Yeah, the Gatorade joke was funny (even as the scene itself was grisly,--also, strangely silent, as in no screams--I wonder if some of it was cut). The abrupt manner in which Mrs Gorman was dispatched was truly startling; and feeding frenzy was scary, as we all know that alligators cannot act. They were feeding on something!
Also good on Sven was his early pondering on whether the ocean liner set was the one used in the Marx Brothers Monkey Business a couple of years earlier. Now that impressed me. Why? Because I was thinking the same thing . Top notch art direction from Paramount, atypical of the studio much of the time. Murders In the Zoo is a good looking movie.

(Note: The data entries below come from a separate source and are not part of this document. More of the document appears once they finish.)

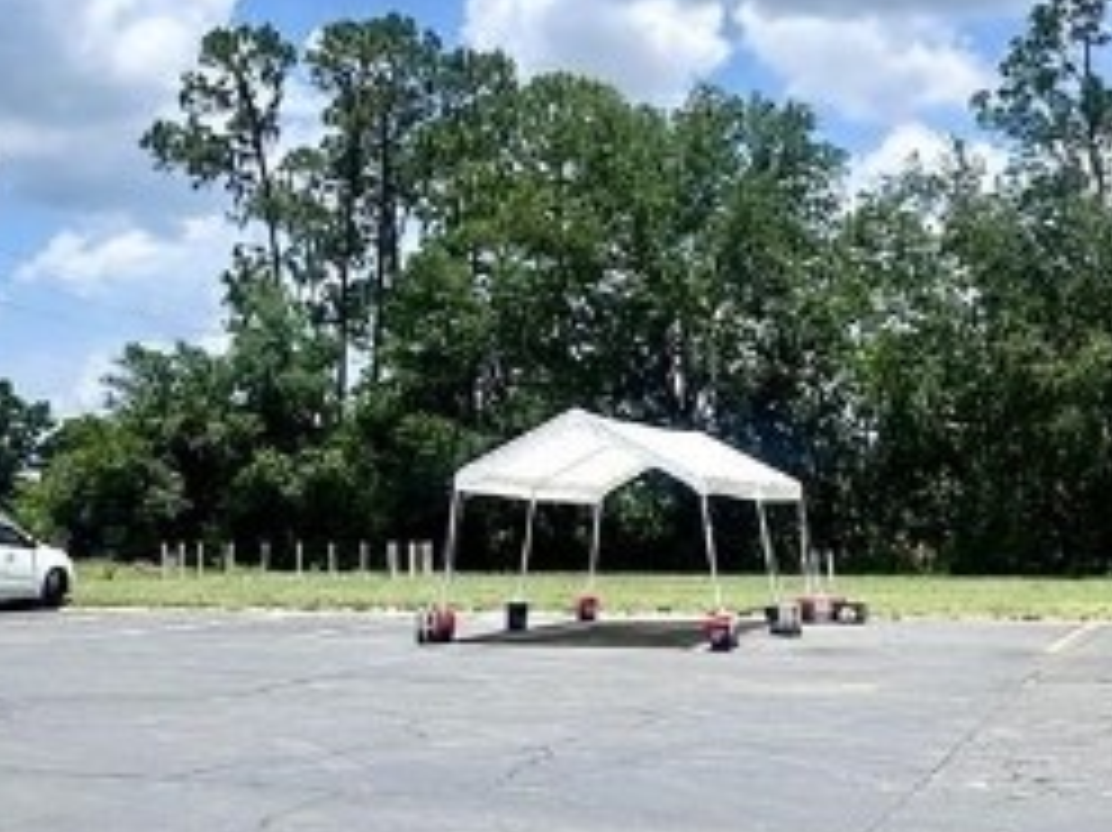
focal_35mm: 58
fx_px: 1862
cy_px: 378
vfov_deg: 25.2
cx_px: 374
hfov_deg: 33.0
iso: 40
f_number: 2.2
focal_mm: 2.22
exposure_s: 1/3040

Kudos to Randolph Scott and Gail Patrick for making an attractive and credible couple. Scott's authoritativeness impressed me. A great actor, perhaps not, but when giving something different to do he was more than up to it. These two players worked well together.
The main story had echoes of The Island Of Lost Souls in its man and his animals in the Far East aspect, as well as its sadistic main character. I'm not sure which film came out first but they somehow seem to complement one another. Paramount was good with "jungle horror" (later on there was Dr. Cyclops; and many years after, The Naked Jungle).
There were also echoes of The Most Dangerous Game, more broadly, as Atwill, like fellow Brit Leslie Banks, cut a baleful figure of a truly evil human being. There was a lot of jungle mischief on the screen back around that time. At MGM there was Kongo and Red Dust, while in addition to The Most Dangerous Game RKO would soon offer moviegoers King Kong.